Kontrollü ve iyi tarım uygulamasının nerdeyse çilek üretiminde %90 civarında olması, ihracat ürünü olan çileğin her aşamada kalıtım analizi yapılması, büyük bir çoğunlukla Ziraat Mühendisleriyle beraber çalışılması yapılan üretimin kalitesini arttırmaktadır. Ancak topraktan kaynaklanan ph, tuz oranı, kullanılan suyun kalitesi temizliği, fidelerin sağlıklı olmaması hep bir sorun olarak kalacaktır. Fidelerin bir sonraki yıla sağlıklı ve derecesi değişmeyen soğuk hava depolarında saklanması, dikime başlamadan üretim yapılacak arazinin toprak analizi, su analizi çözüme yardımcı olacaktır.

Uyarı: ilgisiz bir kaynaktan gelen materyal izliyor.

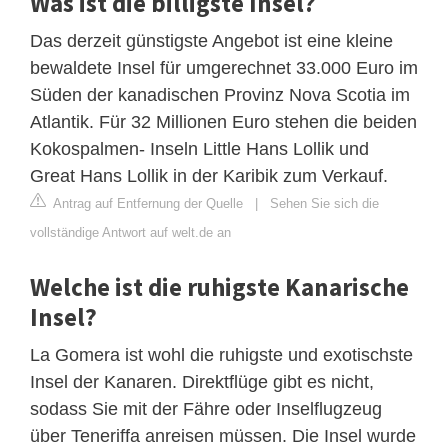
Was ist die billigste Insel?
Das derzeit günstigste Angebot ist eine kleine
bewaldete Insel für umgerechnet 33.000 Euro im
Süden der kanadischen Provinz Nova Scotia im
Atlantik. Für 32 Millionen Euro stehen die beiden
Kokospalmen- Inseln Little Hans Lollik und
Great Hans Lollik in der Karibik zum Verkauf.
Antrag auf Entfernung der Quelle
|
Sehen Sie sich die
vollständige Antwort auf welt.de an
Welche ist die ruhigste Kanarische
Insel?
La Gomera ist wohl die ruhigste und exotischste
Insel der Kanaren. Direktflüge gibt es nicht,
sodass Sie mit der Fähre oder Inselflugzeug
über Teneriffa anreisen müssen. Die Insel wurde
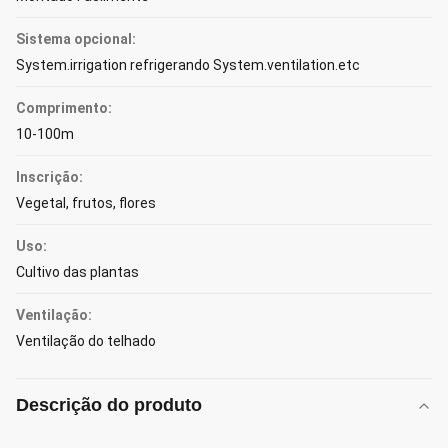
Sistema opcional:
System.irrigation refrigerando System.ventilation.etc
Comprimento:
10-100m
Inscrição:
Vegetal, frutos, flores
Uso:
Cultivo das plantas
Ventilação:
Ventilação do telhado
Descrição do produto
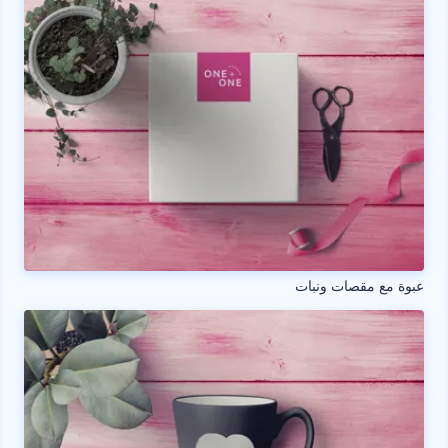
عبوة مع مقصات ونبات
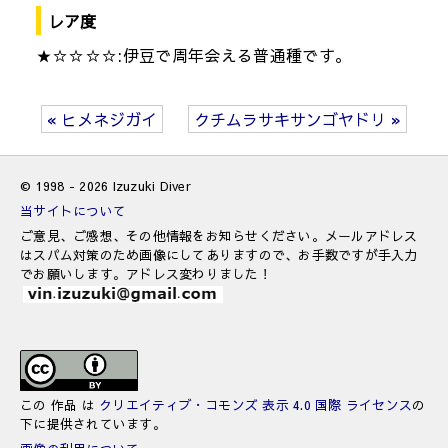
レア度
★☆☆☆☆:伊豆で周年会える普通種です。
« ヒメネジガイ
クチムラサキサンゴヤドリ »
© 1998 - 2026 Izuzuki Diver
当サイトについて
ご意見、ご感想、その他情報をお知らせください。メールアドレス
はスパム対策のため画像にしてありますので、お手数ですが手入力
でお願いします。アドレス変わりました！
この 作品 は
クリエイティブ・コモンズ 表示 4.0 国際 ライセンス
の
下に提供されています。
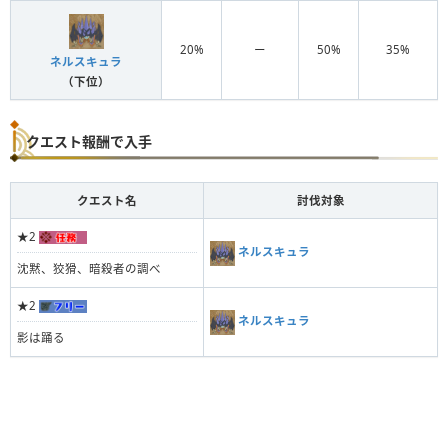
20%
ー
50%
35%
ネルスキュラ
（下位）
クエスト報酬で入手
クエスト名
討伐対象
★2
ネルスキュラ
沈黙、狡猾、暗殺者の調べ
★2
ネルスキュラ
影は踊る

Bu yılki çilek üreticileri adına genel olarak bize bir sektör değerlendirmesinde bulunabilir misiniz?
2015 - 2016 üretim yılına baktığımızda rekolte açısından herhangi bir sorun yaşanmamıştır. Hatta artan bir üretim ile karşılaştık. Ürünün kalitesinde, aromasında, lezzetinde de bir sorun yaşamadık. Ama fırsatçı, kötü niyetli tüccarların ucuza ürün alıp anlaşma yaptığı firma, market, pazarlara yüksek fiyatla vererek daha fazla kazanma hırsını gördük.

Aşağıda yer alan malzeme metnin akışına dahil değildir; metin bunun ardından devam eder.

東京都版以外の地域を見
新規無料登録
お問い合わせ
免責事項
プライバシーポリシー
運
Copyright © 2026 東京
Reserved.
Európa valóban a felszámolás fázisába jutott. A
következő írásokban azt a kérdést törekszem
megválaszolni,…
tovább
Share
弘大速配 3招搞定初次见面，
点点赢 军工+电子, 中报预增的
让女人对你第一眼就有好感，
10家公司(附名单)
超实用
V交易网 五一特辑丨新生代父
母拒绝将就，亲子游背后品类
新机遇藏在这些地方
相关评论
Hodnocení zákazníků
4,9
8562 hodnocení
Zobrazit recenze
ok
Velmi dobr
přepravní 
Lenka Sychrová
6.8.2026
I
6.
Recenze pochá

Çilek üretiminde Türkiye, Amerika'dan sonra 376 bin tonla dünya ikincisi bir üretime sahiptir. Üretilen bu çileğinde yaklaşık 17 bin tonu ihraç edilmektedir. İhracatta en büyük pay da yaklaşık 13 bin tonla Rusya'dır. Yaklaşık 360 bin tonu iç pazarda tüketilmektedir. Çünkü çilek hasat edildiği tarih bakımından rakipsiz bir üründür. Sadece taze olarak tüketilmeyen çilek, gıda sanayinde de oldukça kullanılan bir üründür. Çilek dondurma, meyve suyu, meyveli süt, pasta - bisküvi, kuru gıda, reçel gibi pek çok alanda da değerlendirilmektedir.

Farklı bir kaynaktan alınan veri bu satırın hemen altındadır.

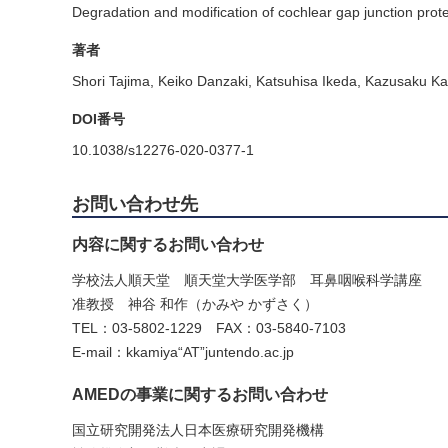
Degradation and modification of cochlear gap junction prote
著者
Shori Tajima, Keiko Danzaki, Katsuhisa Ikeda, Kazusaku K
DOI番号
10.1038/s12276-020-0377-1
お問い合わせ先
内容に関するお問い合わせ
学校法人順天堂 順天堂大学医学部 耳鼻咽喉科学講座
准教授 神谷 和作（かみや かずさく）
TEL：03-5802-1229 FAX：03-5840-7103
E-mail：kkamiya“AT”juntendo.ac.jp
AMEDの事業に関するお問い合わせ
国立研究開発法人日本医療研究開発機構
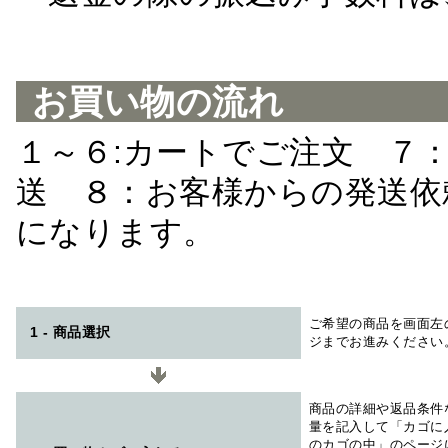
お買い物の流れ
１～６:カートでご注文 ７
送 ８：お客様からの発送依
になります。
ご希望の商品を画面左
1 - 商品選択
ジまでお進みください
商品の詳細や返品条件
量を記入して「カゴに
のカゴの中」のページ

Rusya ambargosunun bahane edilerek çileğin üretici bazında fiyatının düşürülmeye çalışılması ancak hırs ve ahlaksızlıkla tarif edilebilir. Çünkü sadece 13 bin ton ihracatınızın olduğu bir pazarın kapanması demek bütün bir çilek üretiminin fiyat kaderini etkileyemez. Diğer ihracat yapılan ülkelerle ihracatın devam etmesi, yeni ülkelerin eklenmesi ve yine artık ürüne alışmış bir iç pazar ve gıda sanayiside oluşmuş bir ürün olan çileğin değerinin korunması gerekirdi.
Bu fırsatçı tüccar politikasının yanı sıra bu sene bütün ürünlerde iklim olarak ılıman geçirilmesi yaklaşık 15 günlük bir erkenciliğe sebep oldu. Çileğin her seneki hasat tarihine alışık olan ihracatçı firmaların başlangıçta ürünün erken gelmesi ile bu bölgeye gecikmesi de bir sıkıntı yaşattı. Ama sonuçda baktığımızda tarlada toplanmayan bir çilek, depoda satılamayan bir çilek, tırda boşaltılmayıp satılmıyor diye geri dönen bir çilek olmadı. Artan dikim alanları ve çilek verimin yüksekliği ve bu sene erken hasat tarihi, alışık olunan Pazar için fazla gelince beklenenin altında bir fiyat ile karşılaşıldı. Yine bu sene çilek cinsleri arasındaki fiyat farkı da önemliydi.
Çileğin dış ticareti hakkında bize neler söyleyeceksiniz?
Kalite korunduğu sürece, ve istikrarlı bir pazar bulunup üründe süreklilik sağlandığı zaman iç ya da dış pazarda bir sorun yaşanacağına inanmıyorum. Yine de Sultanhisar'da yetişen çileğin ihracat kalitesinin yüksek olması her zaman için ihracat pazarlarının bulunmasını gerektirmektedir.